Microsoft explique que Copilot Chat avec protection des données d’entreprise n’utilise pas les prompts, les réponses ou les données Microsoft Graph pour entraîner ses modèles. La firme de Redmond précise aussi que les données restent couvertes par les engagements de sécurité et de conformité de Microsoft 365. Cela donne un cadre plus strict que les versions grand public. Mais cela ne supprime pas les questions politiques autour d’un outil étasunien.

Un choix critique par l’opposition politique

Résultat, l’opposition a attaqué le choix de la majorité. Anne Truet, présidente du groupe Touraine solidaire et citoyenne, a soulevé le risque posé par un outil étasunien. Depuis le Cloud Act de 2018, les entreprises étasuniennes répondent aux demandes judiciaires des autorités de leur pays, même quand les données sont stockées hors des États-Unis. C’est précisément ce qui suscite le débat sur les collectivités françaises et leurs dépendances numériques.

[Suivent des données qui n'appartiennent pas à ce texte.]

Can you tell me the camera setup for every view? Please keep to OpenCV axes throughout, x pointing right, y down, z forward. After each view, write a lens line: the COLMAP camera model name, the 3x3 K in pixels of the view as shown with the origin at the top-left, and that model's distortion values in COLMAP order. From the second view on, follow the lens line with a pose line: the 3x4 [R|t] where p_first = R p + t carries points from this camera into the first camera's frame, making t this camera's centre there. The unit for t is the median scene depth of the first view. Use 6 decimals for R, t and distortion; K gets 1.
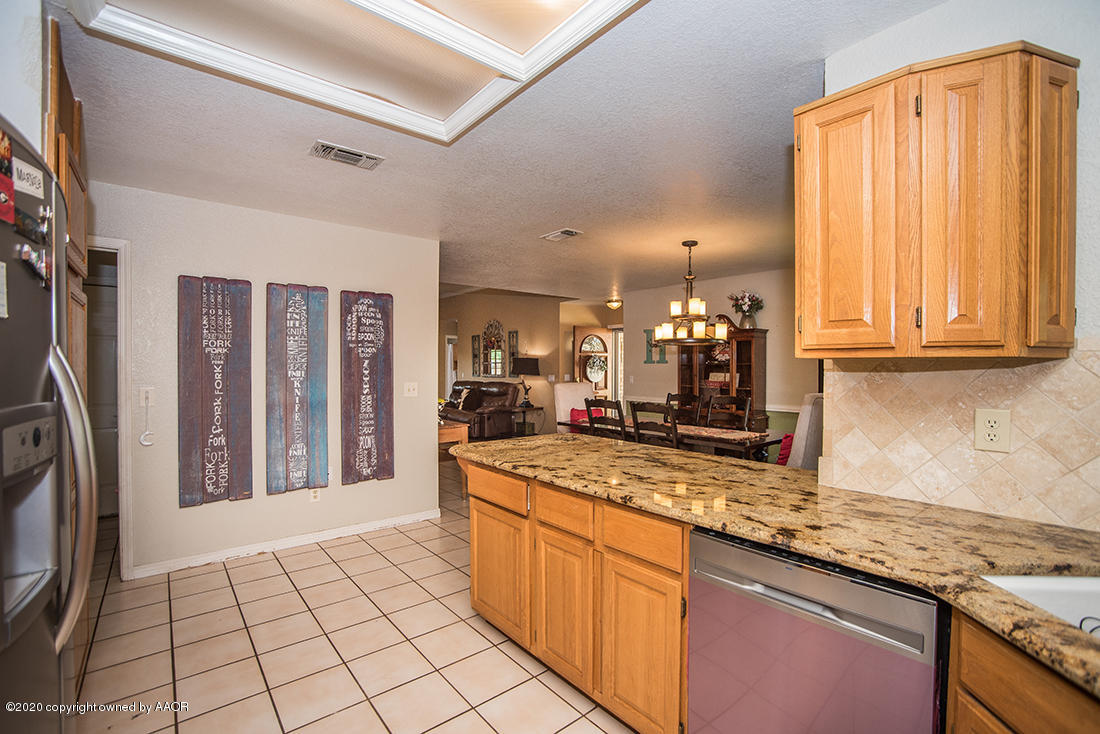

Sabrina Hamadi, présidente du groupe Écologistes et citoyens, a aussi critiqué la charte. Elle craint un texte trop centré sur les fautes des agents. Sa formule résume le malaise. « Cette charte fait porter une responsabilité trop grande sur les agents ». Elle ajoute aussi une phrase plus large sur la souveraineté. « Nous devons maîtriser notre destin numérique et non le subir ».

En face, Henri Alfandari, conseiller départemental et député d’Indre-et-Loire, répond que la dépendance existait déjà avec la suite Microsoft. Sa phrase va plus loin. « Tant qu’on ne fera pas en Europe notre propre DNS, tout passera par les États-Unis ». Le DNS traduit les noms de domaine en adresses IP. Dans ce débat, il sert surtout à rappeler que la souveraineté numérique ne se limite pas aux IA.

Quid de la question de la souveraineté numérique ?

Olivier Lebreton, vice-président chargé des ressources humaines, assume pourtant la logique de responsabilité individuelle. « Sur la souveraineté et la sobriété, on est d’accord. Notre différence c’est sur la responsabilité des individus », a-t-il déclaré. Puis il tranche encore plus nettement. « Il faut responsabiliser l’individu, sinon vous n’y arriverez pas ».

Bref, l’Indre-et-Loire ne dit pas non à l’IA mais impose toutefois le chatbot. La charte parle de sobriété, de confidentialité et de souveraineté. Mais Copilot Chat appartient à Microsoft, une entreprise étasunienne soumise au Cloud Act. Le débat porte donc sur la souveraineté numérique, la responsabilité des agents et la place des outils Microsoft dans les collectivités françaises.